(Nov. 30) The White House has not given up the fight to compel employers to more strictly enforce immigration law.

Despite a U.S. District Court ruling in California Oct. 10 that stopped the Bush administration from beginning a crackdown on employers who receive no-match letters from the Social Security Administration, the White House has asked the court to oversee new rulemaking on no-match enforcement.

On Oct. 10, U.S. District Judge Charles Breyer in California had stopped the government from mailing Social Security “no-match” letters to 140,000 U.S. employers. He said then the Department of Homeland Security didn’t fulfill its requirements to assess the impact of the regulation on small businesses and also questioned the accuracy of the Social Security Administration database.

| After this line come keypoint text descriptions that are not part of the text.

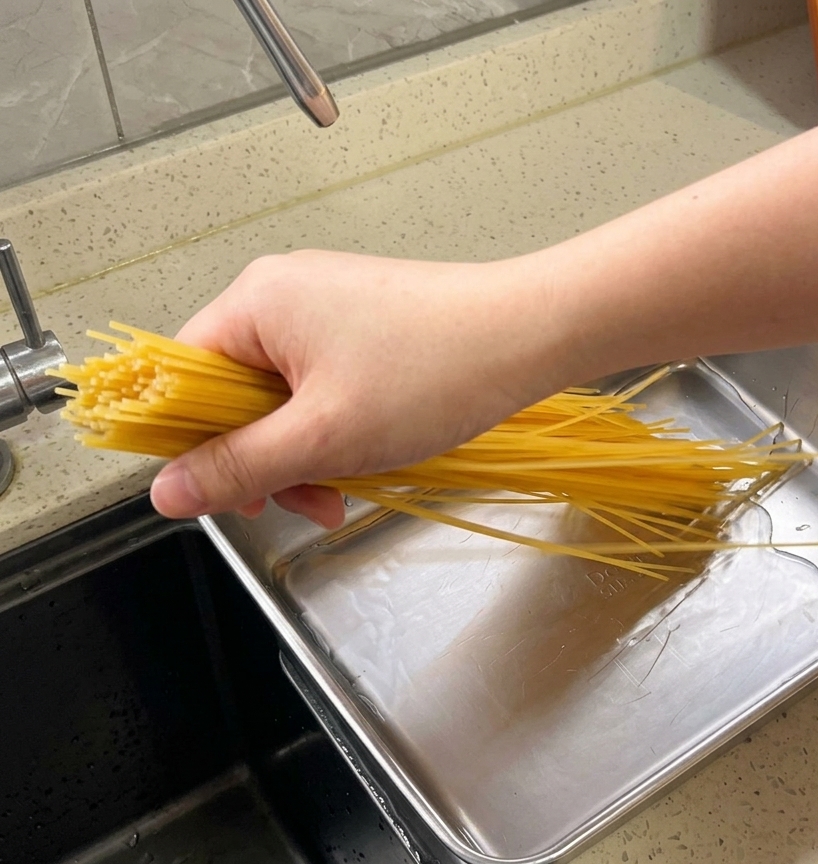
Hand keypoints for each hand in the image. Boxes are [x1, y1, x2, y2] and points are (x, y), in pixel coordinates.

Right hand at [149, 249, 572, 527]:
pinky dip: (340, 428)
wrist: (532, 334)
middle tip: (314, 499)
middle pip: (235, 393)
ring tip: (354, 484)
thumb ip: (239, 467)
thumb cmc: (434, 373)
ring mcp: (329, 306)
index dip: (196, 443)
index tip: (232, 491)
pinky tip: (374, 453)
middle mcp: (285, 293)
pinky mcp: (367, 324)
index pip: (179, 377)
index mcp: (256, 301)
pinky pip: (324, 386)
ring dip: (311, 452)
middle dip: (271, 459)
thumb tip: (167, 491)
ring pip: (285, 398)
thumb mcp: (323, 437)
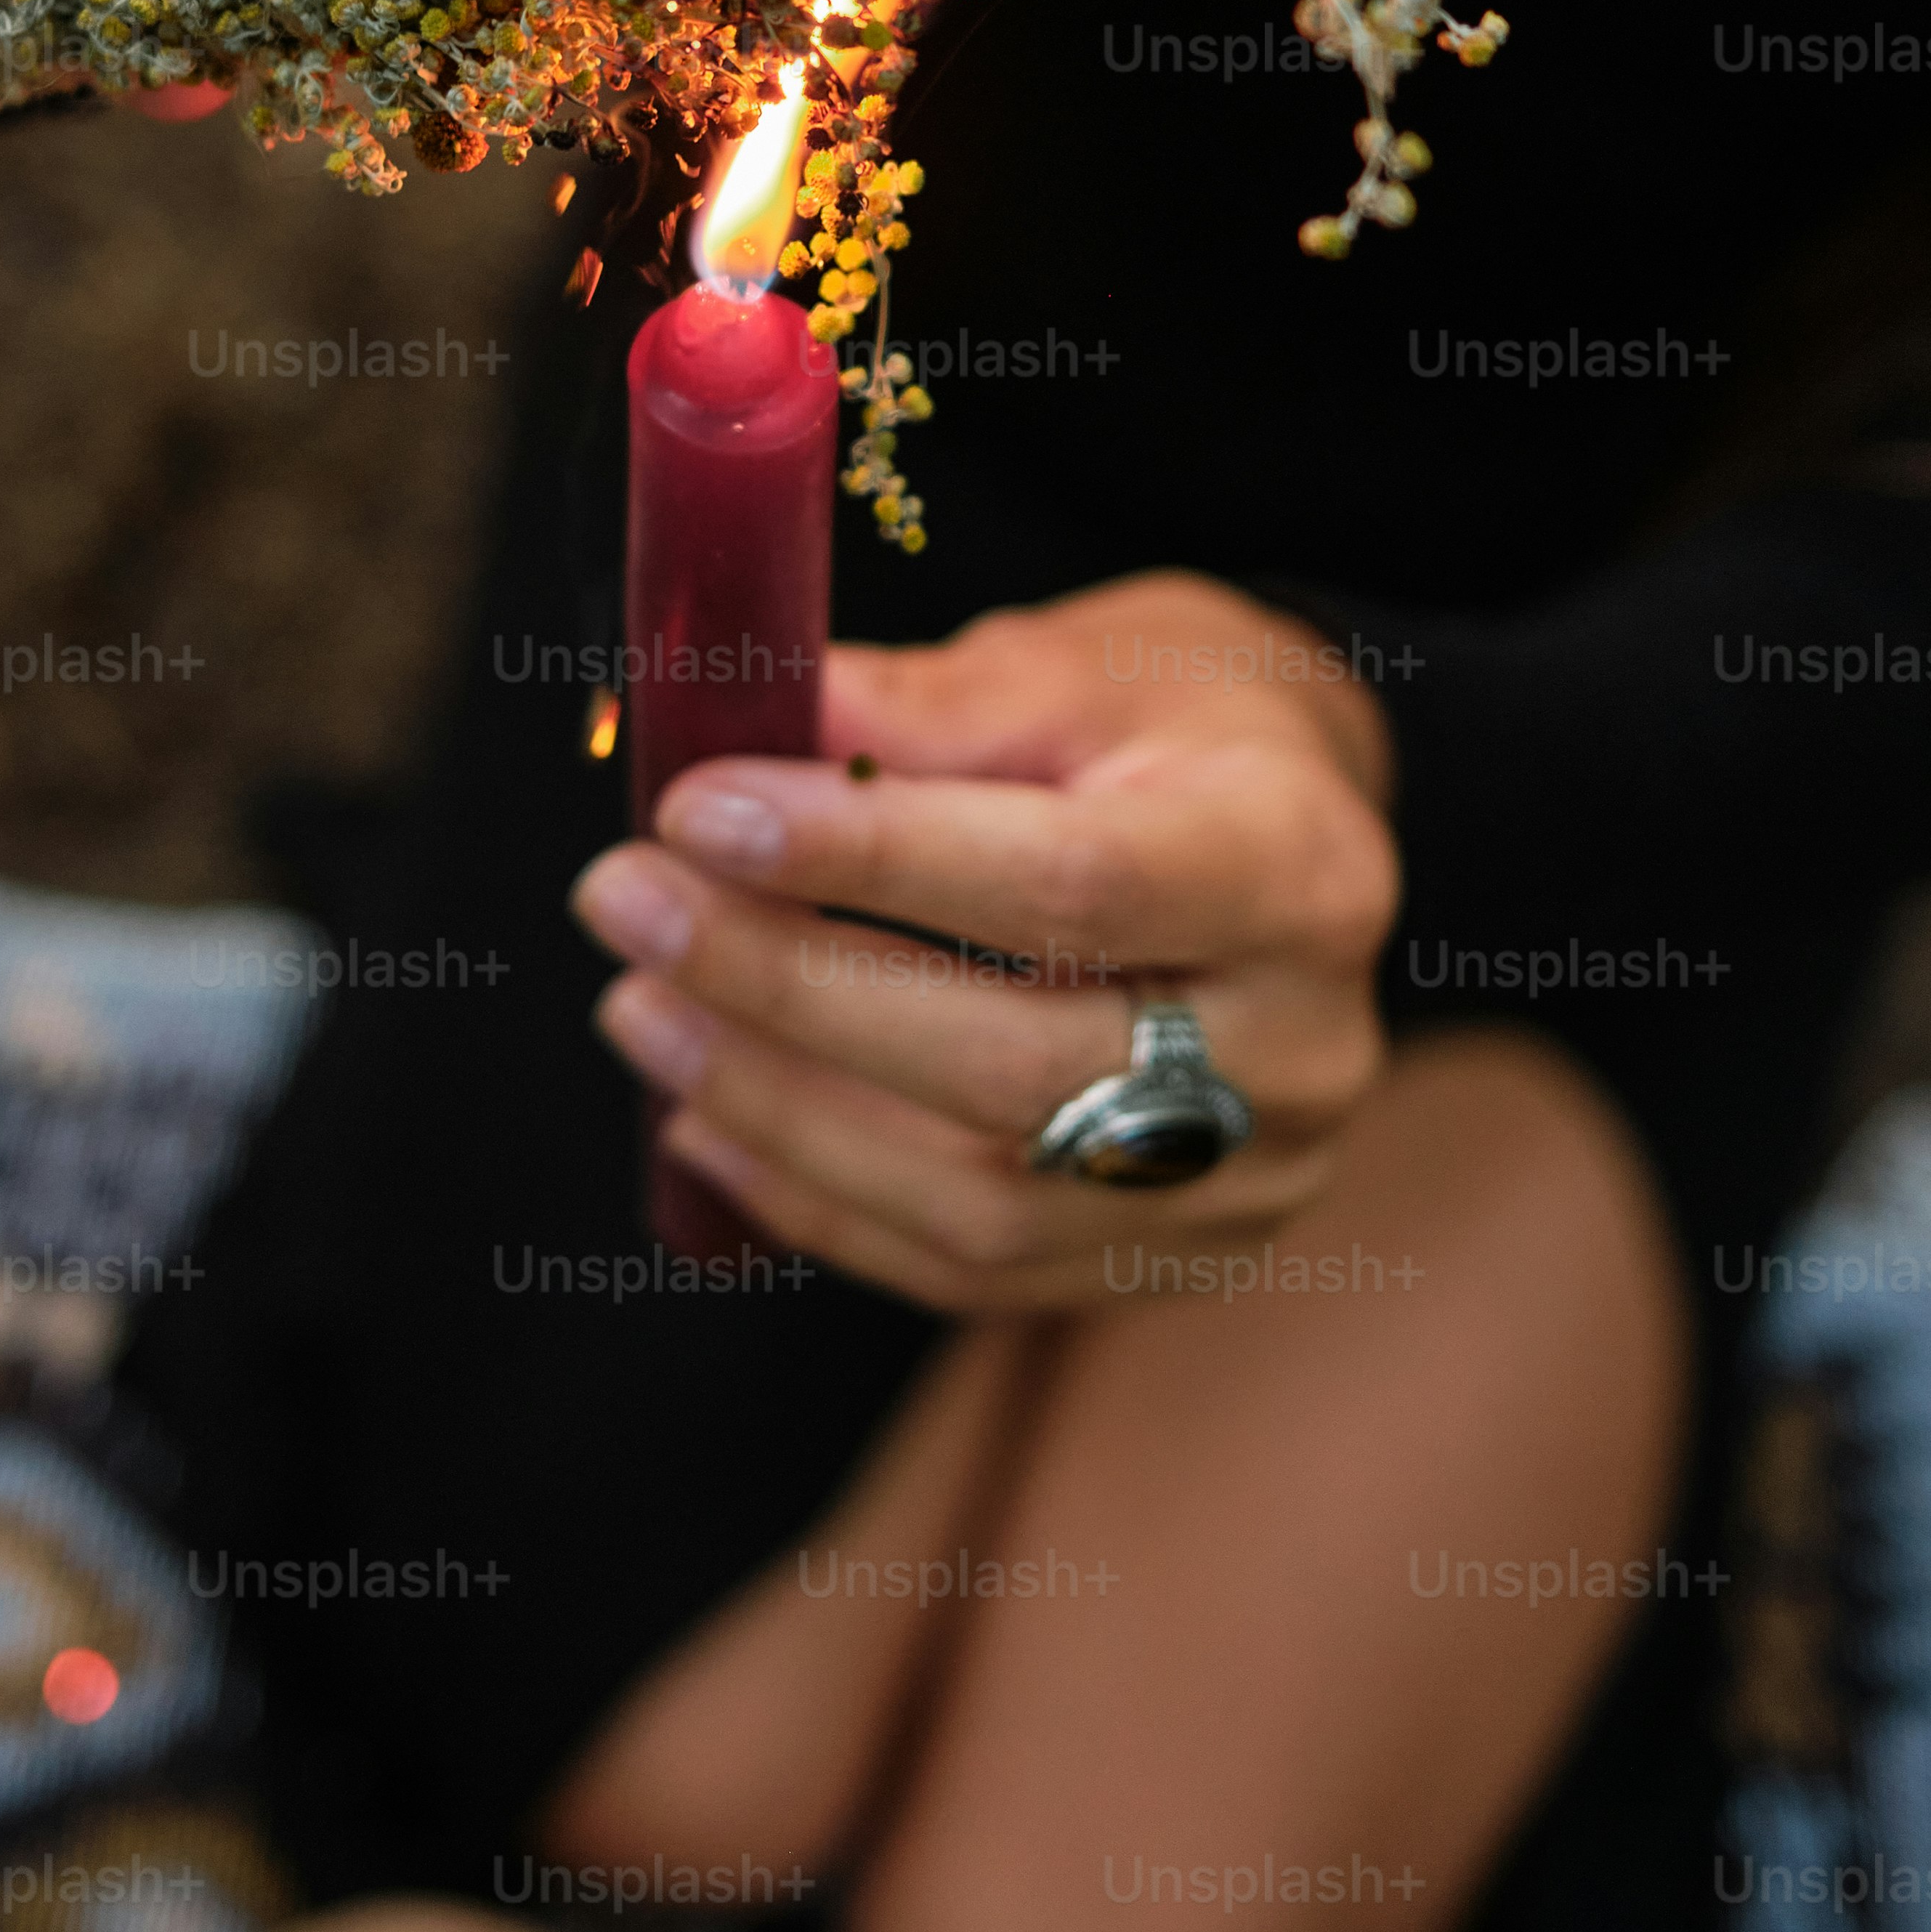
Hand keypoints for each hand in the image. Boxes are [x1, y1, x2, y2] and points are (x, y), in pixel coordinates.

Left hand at [571, 573, 1399, 1312]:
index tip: (698, 809)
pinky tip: (709, 1117)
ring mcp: (1250, 1179)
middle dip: (787, 990)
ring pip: (981, 1200)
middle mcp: (1300, 1050)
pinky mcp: (1180, 1255)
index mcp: (1295, 867)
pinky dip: (822, 1202)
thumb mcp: (1084, 663)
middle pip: (1013, 1065)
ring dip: (778, 1110)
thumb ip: (924, 705)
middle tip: (626, 904)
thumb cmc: (1187, 724)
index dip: (867, 856)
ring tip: (640, 1010)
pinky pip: (974, 1268)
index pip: (1069, 885)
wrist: (1304, 842)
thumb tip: (731, 717)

Now, the administration has asked Breyer to monitor the rulemaking and allow it to continue, said Craig Regelbrugge, senior director of government relations for the American Nursery and Landscape Association, Washington, D.C., and spokesman for the Agriculture Coalition for Immigration Reform.

Regelbrugge said Nov. 28 it was likely the court would agree to the White House request.

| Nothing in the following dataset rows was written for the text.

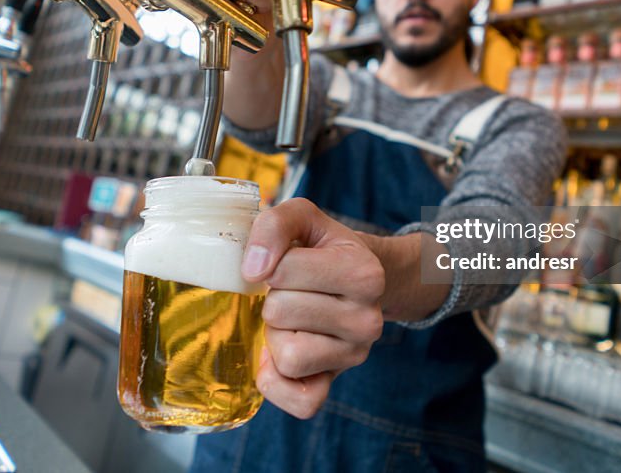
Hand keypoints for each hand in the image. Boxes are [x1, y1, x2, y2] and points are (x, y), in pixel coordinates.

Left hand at [242, 198, 384, 418]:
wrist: (357, 278)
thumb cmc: (322, 247)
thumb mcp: (303, 217)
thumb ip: (275, 224)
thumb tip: (252, 269)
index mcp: (364, 273)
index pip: (283, 270)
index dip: (271, 263)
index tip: (287, 261)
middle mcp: (368, 319)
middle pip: (280, 313)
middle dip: (273, 298)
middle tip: (291, 290)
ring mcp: (355, 356)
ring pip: (287, 355)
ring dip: (275, 334)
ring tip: (291, 317)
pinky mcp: (335, 382)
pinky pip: (300, 402)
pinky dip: (276, 381)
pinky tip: (277, 354)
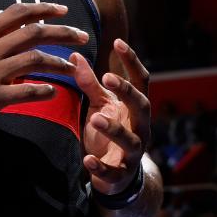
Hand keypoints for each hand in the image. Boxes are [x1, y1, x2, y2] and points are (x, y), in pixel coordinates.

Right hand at [0, 2, 89, 133]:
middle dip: (63, 33)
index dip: (43, 8)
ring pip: (35, 60)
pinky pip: (26, 92)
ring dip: (60, 63)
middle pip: (34, 33)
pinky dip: (43, 91)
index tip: (62, 9)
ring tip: (74, 68)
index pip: (18, 13)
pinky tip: (52, 91)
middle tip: (82, 36)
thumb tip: (0, 32)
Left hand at [70, 39, 150, 194]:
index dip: (131, 61)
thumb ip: (90, 82)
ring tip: (95, 117)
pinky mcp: (120, 173)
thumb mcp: (100, 103)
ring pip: (129, 139)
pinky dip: (100, 166)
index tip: (117, 42)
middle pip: (141, 105)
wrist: (116, 174)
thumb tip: (75, 55)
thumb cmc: (108, 128)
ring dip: (113, 128)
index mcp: (135, 106)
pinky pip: (113, 171)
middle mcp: (139, 126)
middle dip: (126, 92)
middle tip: (108, 78)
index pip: (141, 80)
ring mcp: (132, 151)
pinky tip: (87, 159)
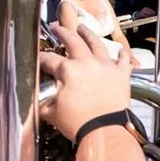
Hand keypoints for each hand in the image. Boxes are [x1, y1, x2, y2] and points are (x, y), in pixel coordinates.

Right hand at [39, 18, 136, 140]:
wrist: (105, 132)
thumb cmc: (80, 124)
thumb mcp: (51, 113)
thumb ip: (42, 101)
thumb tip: (36, 98)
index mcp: (68, 71)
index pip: (49, 59)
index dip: (41, 58)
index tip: (38, 59)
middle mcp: (87, 63)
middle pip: (73, 41)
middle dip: (62, 32)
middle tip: (57, 28)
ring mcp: (106, 67)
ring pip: (97, 44)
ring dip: (89, 35)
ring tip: (83, 28)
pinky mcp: (121, 76)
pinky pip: (123, 60)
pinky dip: (122, 54)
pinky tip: (121, 50)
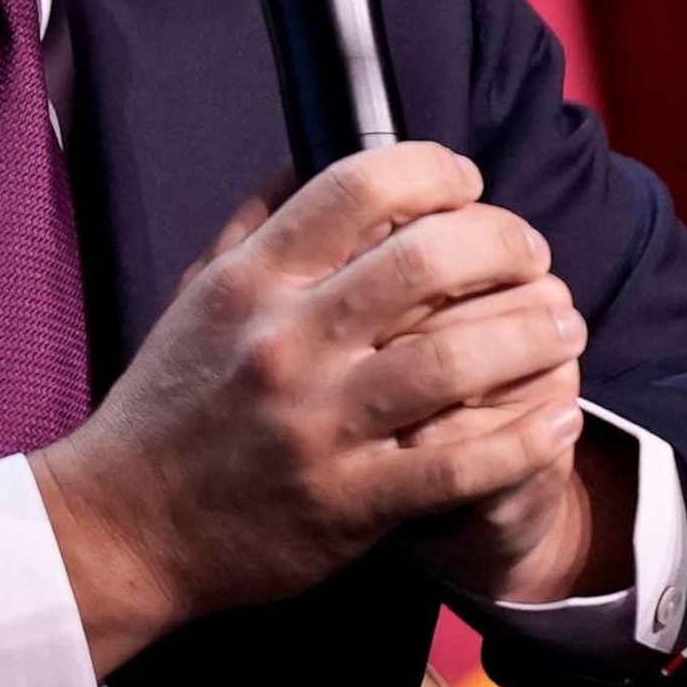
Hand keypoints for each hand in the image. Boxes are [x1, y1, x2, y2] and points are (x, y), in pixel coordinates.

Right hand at [28, 143, 580, 677]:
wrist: (122, 528)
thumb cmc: (169, 406)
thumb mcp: (196, 297)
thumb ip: (256, 226)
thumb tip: (310, 158)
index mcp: (251, 282)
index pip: (358, 186)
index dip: (435, 171)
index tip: (469, 185)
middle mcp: (286, 343)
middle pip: (427, 260)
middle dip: (506, 245)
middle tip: (535, 257)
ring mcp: (318, 426)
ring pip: (457, 361)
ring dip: (533, 336)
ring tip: (564, 328)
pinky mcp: (347, 504)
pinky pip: (460, 466)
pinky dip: (525, 438)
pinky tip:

By not appealing the case, the administration may still have time to issue a final rule before the end President Bush’s second term, he said.

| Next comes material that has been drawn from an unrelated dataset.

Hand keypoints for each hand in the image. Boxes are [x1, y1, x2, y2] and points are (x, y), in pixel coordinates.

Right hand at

Tom Nassif, president of Western Growers, Irvine, Calif., said in an opinion piece published Nov. 20 in The Wall Street Journal that the administration’s approach to the no-match enforcement was poised to hurt agriculture.

“If the DHS’s no-match program had gone forward, America’s domestic food supply would have been irreparably damaged. Small farm owners would have gone out of business and large operators could have taken their operations abroad — taking hundreds of thousands of jobs with them,” Nassif wrote.

If the court agrees with the White House request, the administration’s revised proposed rule on no-match enforcement could be published in December or January, Regelbrugge said. With a 45-day comment period likely, he said it is possible to see a final rule year in place for worksite enforcement of the no-match rule by mid-2008.

Implementation of tougher enforcement of the no-match rule without broader immigration reform is unacceptable, Regelbrugge said.

Any no-match rule that goes forward is likely to affect the most experienced farm workers the most, he warned.

The DHS plan originally called on employers to fire employees within 90 days if mismatches with the Social Security numbers could not be resolved.

Under a no-match enforcement scenario, Regelbrugge said highly seasonal or short term farm workers probably would still be able to move from employer to employer before no-match letters catch up with them.

However, the year-round or long season farm worker may be deeply hurt, he said. For example, mushroom growers who use workers throughout the year could face devastating losses of their workforce, he said.